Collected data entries
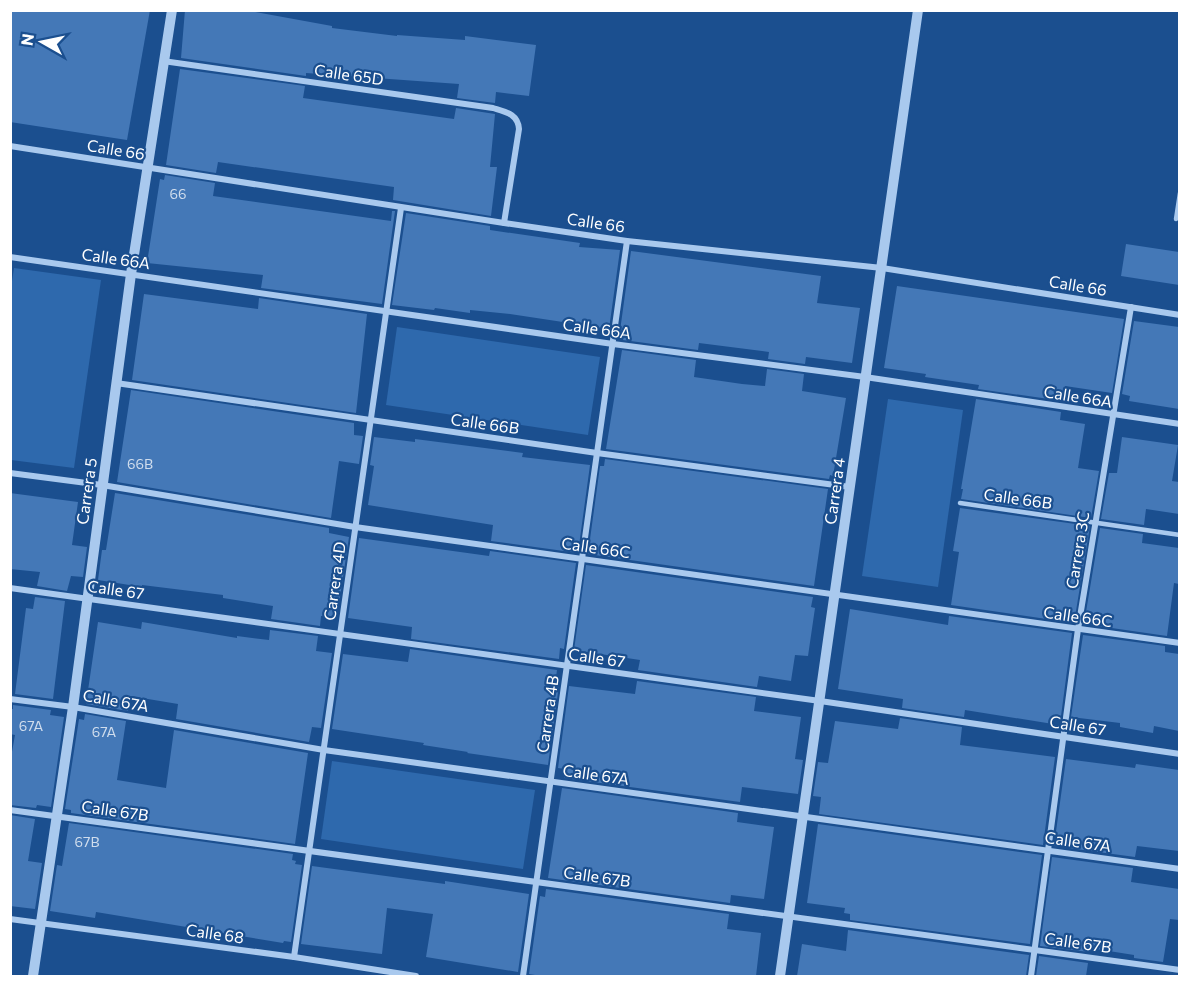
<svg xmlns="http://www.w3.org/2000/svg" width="1190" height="987" font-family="Commissioner,sans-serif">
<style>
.green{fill:#2e69ad}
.building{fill:#4478b7}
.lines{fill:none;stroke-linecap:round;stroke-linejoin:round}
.service{stroke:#a9c9ee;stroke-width:4.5}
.minor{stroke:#a9c9ee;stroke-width:6}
.tertiary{stroke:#a9c9ee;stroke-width:10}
.labels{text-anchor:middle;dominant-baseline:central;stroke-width:4.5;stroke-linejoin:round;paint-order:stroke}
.number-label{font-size:14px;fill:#d0dded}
.street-label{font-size:16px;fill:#fff;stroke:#1b4f8f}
</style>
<rect width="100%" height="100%" fill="#1b4f8f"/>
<g class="green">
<path d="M14,268l87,12 -27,188 -63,-8 -1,-166z"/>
<path d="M397,327l203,30 -12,78 -202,-30z"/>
<path d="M888,399l75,11 -25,177 -76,-11z"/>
<path d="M332,761l203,29 -12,79 -202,-30z"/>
</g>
<g class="building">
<path d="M10,10h140l-23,130 -117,-18z"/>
<path d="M185,10h59l88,16v2l65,8v-1l68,5v-4l71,9 -7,51 -33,-4 -1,11 -38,-5 2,-14 -153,-11v3l-125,-18z"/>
<path d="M180,69l125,17 -2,12 151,21 2,-11 39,6 -5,53h7l-6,49 -98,-16 1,-13 -176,-25 -2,11 -50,-8z"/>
<path d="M165,175l50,8 -2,13 178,25 1,-10h3l-13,93 -121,-16 2,-13 -116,-12 13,-84 4,1z"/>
<path d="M406,213l84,13v4l90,13 -1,4 41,3 -11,79 -99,-15 -40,-4v3l-35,-5 -1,2 -42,-5z"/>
<path d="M1126,244l53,8v33l-58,-9z"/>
<path d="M631,251l190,25 -4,27 43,5 -8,55 -46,-6 -1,7 -37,-5 1,-7 -70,-9 -1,7 -75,-10 2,-9h-5z"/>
<path d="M897,286l227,33 -12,74 -47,-7 -2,15 -85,-12 1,-4 -54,-8 1,-3 -42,-6z"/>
<path d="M144,294l114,15 1,-11 108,16 -11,99 -224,-33z"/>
<path d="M1134,321l45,6v82l-50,-8 1,-5 -8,-2z"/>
<path d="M622,350l74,10 -2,17 48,7 23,2 2,-17 37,5 -2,17 44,7 -13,78 -3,-1 -1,4 -223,-30z"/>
<path d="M131,390l223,33v12l9,1 -4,28 -20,-3 -8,57 -214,-36z"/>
<path d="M976,399l85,13 -1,8 25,4 -7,44 21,3 -8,47 -130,-19 2,-10h-2z"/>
<path d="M374,437l41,5v-3l108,14 -1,4 68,8 -12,88 -87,-12 2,-16 -125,-20 6,-39 -4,-1z"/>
<path d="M1122,437l56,8 -6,36 7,1v32l-33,-5 -2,16 -43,-6 8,-46h8z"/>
<path d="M605,459l223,30 -14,97 -226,-32 12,-88h4z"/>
<path d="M10,493l68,9 -6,43 15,2 -4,30 -12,-1 -4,15 -30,-5 3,-14 -30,-3z"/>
<path d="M115,493l214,35v5l20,4 -12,80 -16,-1 -1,10 -49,-7 2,-13 -50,-8v-3l-81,-10v2l-44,-7 4,-30h4z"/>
<path d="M960,508l130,18 -16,97 -123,-18 8,-53 -6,-1z"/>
<path d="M1100,528l43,6 -1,9 37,5v36l-5,-1 -7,53 -83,-12z"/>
<path d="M359,538l130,18 1,-5 86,12 -12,86 -4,-1 -1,11 -148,-20 1,-12 -64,-9z"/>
<path d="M586,565l227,32 -2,10 4,1 -7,48 -13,-1 -4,26 -32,-5 -2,11 -119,-17 2,-10 -66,-10z"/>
<path d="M35,597l30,4 -12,98 -38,-5 11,-86 7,1z"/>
<path d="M850,609l98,16 1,-9 123,17 -11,83 -6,-1 -2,9 -88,-14 -1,7 -62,-9 1,-9 -65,-10z"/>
<path d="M98,622l43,7 1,-7 95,16v-2l32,4 1,-10 48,6 -2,15 16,2 -11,75 -9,-1 -3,15 -133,-23 2,-15 -48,-8 -2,15 -42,-7z"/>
<path d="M1083,635l82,11v6l14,2v77l-25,-5 -1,7 -33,-6v-4l-49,-6z"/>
<path d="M410,649l147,21 -2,15h4l-11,80 -81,-12 1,-1 -45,-7 1,-2 -92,-14 11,-75 65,8z"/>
<path d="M637,681l119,16 -2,14 47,6 -6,42 8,1 -5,34 -56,-7 -2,15 -176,-24 1,-9 -7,-1 11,-82 66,8z"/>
<path d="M13,705l38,5 -1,5 14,2 -13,90 -14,-2 -1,3 -26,-3v-42l5,-28 -5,-1v-25h3z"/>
<path d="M85,714l41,7 -9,59 49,8 8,-58 134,23 -13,91 -224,-31v-3l-6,-1 14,-90 5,1z"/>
<path d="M900,718l62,9 -2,18 95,12 -12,88 -224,-31 2,-17 -8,-1 5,-34 10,1 7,-42 63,8z"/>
<path d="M1066,759l69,9 1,-4 43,6v81l-42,-5 -2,11 -81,-11z"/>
<path d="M562,788l176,25 -1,9 37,5 -10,72 -33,-4 -1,8 -182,-25z"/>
<path d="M10,815l25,4 -7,42 14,2 -7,46 -25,-3z"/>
<path d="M69,823l224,31 -1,6 4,1 -1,3 7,1 -11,77 -7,-1 -1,2 -187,-31 -1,6 -45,-7 7,-46 5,1z"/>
<path d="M818,824l224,31 -12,89 -180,-24v-6l-6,-1 1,-5 -38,-5z"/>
<path d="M1052,857l81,11 -2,14 48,7v31l-9,-1 -7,43 -29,-4v-3l-44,-7 -1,4 -49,-6z"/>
<path d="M312,866l133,18v-3l84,13 -11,78 -92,-15 7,-43 -46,-6 -5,46 -81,-10z"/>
<path d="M546,889l183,25 -2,15 34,4 -5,43h-221v-1l-6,-1 11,-78 5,1z"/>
<path d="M848,930l181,25 -3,21h-229l5,-32 44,7z"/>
<path d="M1039,956l49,7 -2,13h-50z"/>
</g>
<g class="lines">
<g class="service">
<path d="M1176,219l4,-26"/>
<path d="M960,503l220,32"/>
</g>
<g class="minor">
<path d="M163,61l330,47c13,4 25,6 26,21l-15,94"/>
<path d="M10,146l494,77 123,18 255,27 298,47"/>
<path d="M10,257l603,87 252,33 315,47"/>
<path d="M116,383l481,70 253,34"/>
<path d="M10,473l92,12 253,42 825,116"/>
<path d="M10,588l810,113 360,53"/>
<path d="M10,699l63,8 251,43 856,119"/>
<path d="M10,810l1170,160"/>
<path d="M10,919l284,38 122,19"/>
<path d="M294,957l107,-749"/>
<path d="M523,976l104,-735"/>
<path d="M1031,976l47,-347 53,-322"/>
</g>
<g class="tertiary">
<path d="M33,976l40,-269 58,-433 41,-264"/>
<path d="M780,976l138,-966"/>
</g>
</g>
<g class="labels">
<g class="number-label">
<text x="178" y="193">66</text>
<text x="140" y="463">66B</text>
<text x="31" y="725">67A</text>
<text x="104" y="731">67A</text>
<text x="87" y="841">67B</text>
</g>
<g class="street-label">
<text transform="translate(349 74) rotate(8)">Calle 65D</text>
<text transform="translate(116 149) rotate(9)">Calle 66</text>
<text transform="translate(596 222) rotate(8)">Calle 66</text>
<text transform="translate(116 258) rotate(8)">Calle 66A</text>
<text transform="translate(1078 285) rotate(9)">Calle 66</text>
<text transform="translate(597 328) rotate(8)">Calle 66A</text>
<text transform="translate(1078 396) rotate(9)">Calle 66A</text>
<text transform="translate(485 423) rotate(8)">Calle 66B</text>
<text transform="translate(86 491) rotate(-82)">Carrera 5</text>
<text transform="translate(834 491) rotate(-82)">Carrera 4</text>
<text transform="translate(1018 498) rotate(8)">Calle 66B</text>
<text transform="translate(596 547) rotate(8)">Calle 66C</text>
<text transform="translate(1077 550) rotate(-81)">Carrera 3C</text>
<text transform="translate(334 581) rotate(-82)">Carrera 4D</text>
<text transform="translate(116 589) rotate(8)">Calle 67</text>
<text transform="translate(1078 616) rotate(8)">Calle 66C</text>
<text transform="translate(597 657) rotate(8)">Calle 67</text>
<text transform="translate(116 700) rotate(10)">Calle 67A</text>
<text transform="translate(547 714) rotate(-82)">Carrera 4B</text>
<text transform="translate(1078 725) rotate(9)">Calle 67</text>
<text transform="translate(596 774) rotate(8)">Calle 67A</text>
<text transform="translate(115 810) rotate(8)">Calle 67B</text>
<text transform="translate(1078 841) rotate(8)">Calle 67A</text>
<text transform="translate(597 876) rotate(8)">Calle 67B</text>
<text transform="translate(215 933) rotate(8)">Calle 68</text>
<text transform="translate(1078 942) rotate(8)">Calle 67B</text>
</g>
</g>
<rect width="1190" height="987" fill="none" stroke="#ffffff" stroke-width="24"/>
<g transform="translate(42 42) rotate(279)" stroke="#1b4f8f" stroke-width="4.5" paint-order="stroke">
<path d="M0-4.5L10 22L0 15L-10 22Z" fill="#ffffff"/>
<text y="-9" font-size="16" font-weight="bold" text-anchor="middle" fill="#ffffff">N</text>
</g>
</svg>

Your instructions: From the data above, gather every line that includes the word "lines".

Final answer:
.lines{fill:none;stroke-linecap:round;stroke-linejoin:round}
<g class="lines">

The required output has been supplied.